I own a small tree service company in Miami-Globe. We will remove a tree for the customer, but we don't do stumps. I always put a sentence in every contract that I write that involves tree removal that states "we will cut the tree stump to within (6) six inches of the ground, or as close to ground as is safely possible, however, we do not remove stumps. If you require the removal of the stump, we will give you the names of companies whose sole job is stump removal and will service you well."

Brian Thacker
Arizona Renewable Resources, LLC
Miami, Arizona


----------



## Steve-Maine

I always put in contracts we are not responsible for any lawn damage. Also all dump fees are extra. Also net upon completion of work for new customers. Old customers net 10 days, l 1/2% interest per month on unpaid balance, and all collection fees to be paid by customer. I lost one job in about 40 years because of clause not responsible for lawn damage. You have to look out for yourself as nobody else will.


----------



## B-Edwards

Steve I have often wondered how or if any other business out there excluded repairng the lawn without being paid for it . I usualy just fix it and include it as part of the job. Part of it without being paid. I have more than once been bitten by this as people expect alot more if its not in writing. How bout the rest of ya. do you just write fixing the lawn off so you get the job ? or figure it in the total cost? Dont lie either just to act like you know what your doing.


----------



## Menchhofer

Our contract states lawn damage is expected and as such, we are not responsible unless contract states zero impact. Generally people expect some yard damage.i.e. well service, pool installs, etc. Entire back of our contract lists exclusions and definitions of types of tree care. I could go into further details but the agreement is lengthy.


----------



## jonseredbred

B-Edwards said:


> Steve I have often wondered how or if any other business out there excluded repairng the lawn without being paid for it . I usualy just fix it and include it as part of the job. Part of it without being paid. I have more than once been bitten by this as people expect alot more if its not in writing. How bout the rest of ya. do you just write fixing the lawn off so you get the job ? or figure it in the total cost? Dont lie either just to act like you know what your doing.

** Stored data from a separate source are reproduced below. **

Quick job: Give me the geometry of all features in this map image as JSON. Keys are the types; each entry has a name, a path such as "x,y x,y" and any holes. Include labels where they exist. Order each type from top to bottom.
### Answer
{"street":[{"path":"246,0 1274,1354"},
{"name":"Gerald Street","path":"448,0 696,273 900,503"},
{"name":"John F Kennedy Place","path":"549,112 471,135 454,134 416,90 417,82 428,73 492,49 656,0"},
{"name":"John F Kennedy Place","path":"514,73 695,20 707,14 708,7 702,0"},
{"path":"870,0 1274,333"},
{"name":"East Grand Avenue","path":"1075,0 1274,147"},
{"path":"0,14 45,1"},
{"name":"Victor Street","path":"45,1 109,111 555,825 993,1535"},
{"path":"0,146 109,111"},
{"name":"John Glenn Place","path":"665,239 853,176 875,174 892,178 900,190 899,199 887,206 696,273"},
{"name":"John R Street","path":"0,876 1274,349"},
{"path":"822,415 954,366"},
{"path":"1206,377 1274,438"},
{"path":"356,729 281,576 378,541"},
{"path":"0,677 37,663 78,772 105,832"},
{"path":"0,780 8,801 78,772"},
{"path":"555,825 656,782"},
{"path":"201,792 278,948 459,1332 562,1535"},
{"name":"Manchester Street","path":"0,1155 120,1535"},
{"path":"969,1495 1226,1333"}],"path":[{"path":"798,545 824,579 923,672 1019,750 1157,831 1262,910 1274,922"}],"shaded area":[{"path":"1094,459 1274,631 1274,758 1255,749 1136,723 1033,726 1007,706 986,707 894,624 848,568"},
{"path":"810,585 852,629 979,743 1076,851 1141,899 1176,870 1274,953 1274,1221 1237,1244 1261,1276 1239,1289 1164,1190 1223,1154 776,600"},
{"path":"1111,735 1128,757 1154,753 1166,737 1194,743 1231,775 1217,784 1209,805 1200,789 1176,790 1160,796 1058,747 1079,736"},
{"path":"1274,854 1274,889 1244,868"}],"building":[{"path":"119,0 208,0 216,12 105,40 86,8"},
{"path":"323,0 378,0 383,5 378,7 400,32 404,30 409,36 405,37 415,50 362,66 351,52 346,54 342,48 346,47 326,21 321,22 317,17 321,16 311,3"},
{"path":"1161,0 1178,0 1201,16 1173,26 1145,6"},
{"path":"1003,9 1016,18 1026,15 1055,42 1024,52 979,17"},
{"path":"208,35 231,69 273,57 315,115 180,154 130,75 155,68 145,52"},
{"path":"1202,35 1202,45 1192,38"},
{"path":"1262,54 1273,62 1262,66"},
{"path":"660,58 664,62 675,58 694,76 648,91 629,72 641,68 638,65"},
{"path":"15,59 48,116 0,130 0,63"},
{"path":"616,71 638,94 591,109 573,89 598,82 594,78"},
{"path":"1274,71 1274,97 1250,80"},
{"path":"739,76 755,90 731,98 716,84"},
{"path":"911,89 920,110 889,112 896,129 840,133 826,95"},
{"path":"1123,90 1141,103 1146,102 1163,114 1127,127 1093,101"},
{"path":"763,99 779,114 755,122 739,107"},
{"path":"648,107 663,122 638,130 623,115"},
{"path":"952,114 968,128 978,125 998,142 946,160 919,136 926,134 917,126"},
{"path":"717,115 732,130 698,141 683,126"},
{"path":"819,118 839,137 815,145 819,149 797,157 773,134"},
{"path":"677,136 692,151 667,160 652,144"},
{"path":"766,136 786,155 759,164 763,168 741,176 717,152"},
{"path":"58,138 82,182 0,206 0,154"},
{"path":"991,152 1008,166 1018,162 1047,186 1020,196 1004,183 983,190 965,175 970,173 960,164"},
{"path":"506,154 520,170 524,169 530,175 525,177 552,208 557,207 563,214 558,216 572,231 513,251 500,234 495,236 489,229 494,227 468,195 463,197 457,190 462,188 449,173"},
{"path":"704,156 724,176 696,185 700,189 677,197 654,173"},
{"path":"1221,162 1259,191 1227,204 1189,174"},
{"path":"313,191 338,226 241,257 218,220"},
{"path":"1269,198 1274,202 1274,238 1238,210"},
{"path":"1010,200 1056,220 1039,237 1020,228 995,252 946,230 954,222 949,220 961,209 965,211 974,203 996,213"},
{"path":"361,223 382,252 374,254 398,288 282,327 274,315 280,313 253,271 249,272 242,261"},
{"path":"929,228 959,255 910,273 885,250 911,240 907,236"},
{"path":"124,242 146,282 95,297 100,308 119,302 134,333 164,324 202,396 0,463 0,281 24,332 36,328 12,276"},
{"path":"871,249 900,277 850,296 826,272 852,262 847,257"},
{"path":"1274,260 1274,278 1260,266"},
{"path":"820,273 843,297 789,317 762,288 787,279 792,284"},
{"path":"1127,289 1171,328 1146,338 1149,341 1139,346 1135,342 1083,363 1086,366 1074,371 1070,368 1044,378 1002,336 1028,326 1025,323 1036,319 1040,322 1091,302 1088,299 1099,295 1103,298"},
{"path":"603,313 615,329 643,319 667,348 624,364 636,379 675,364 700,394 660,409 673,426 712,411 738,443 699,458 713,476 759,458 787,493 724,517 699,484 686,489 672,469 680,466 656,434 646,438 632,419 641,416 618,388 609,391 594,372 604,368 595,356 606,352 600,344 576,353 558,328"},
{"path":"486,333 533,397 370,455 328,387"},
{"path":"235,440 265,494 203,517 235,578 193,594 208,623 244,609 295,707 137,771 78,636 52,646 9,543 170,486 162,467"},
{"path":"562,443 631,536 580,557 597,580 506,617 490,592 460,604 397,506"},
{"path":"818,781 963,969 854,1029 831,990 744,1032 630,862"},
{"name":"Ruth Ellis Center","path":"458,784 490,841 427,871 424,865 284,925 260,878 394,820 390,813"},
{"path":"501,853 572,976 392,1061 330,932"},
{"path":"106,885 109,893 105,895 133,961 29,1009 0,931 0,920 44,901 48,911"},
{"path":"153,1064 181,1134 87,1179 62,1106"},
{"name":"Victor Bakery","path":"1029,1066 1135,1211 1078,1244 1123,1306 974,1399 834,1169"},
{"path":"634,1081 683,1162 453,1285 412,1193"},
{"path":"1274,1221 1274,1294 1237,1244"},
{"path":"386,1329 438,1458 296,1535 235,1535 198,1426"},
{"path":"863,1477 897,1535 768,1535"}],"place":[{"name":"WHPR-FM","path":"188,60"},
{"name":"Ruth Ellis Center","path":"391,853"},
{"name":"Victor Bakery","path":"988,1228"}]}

 problem is if it is a clause it sounds like your gonna tear things up. If its a prune, we tell them no damage. if its a large removal, i tell them we are going to extreemly careful but they need to expect minimal damage. As your experience grows you will know what to tell them to expect.

and for the clause regarding underground utilities, you cant put a clause in for something your legally responsible for, under the underground facilities protection act YOU are responsible. always a stake out!!


----------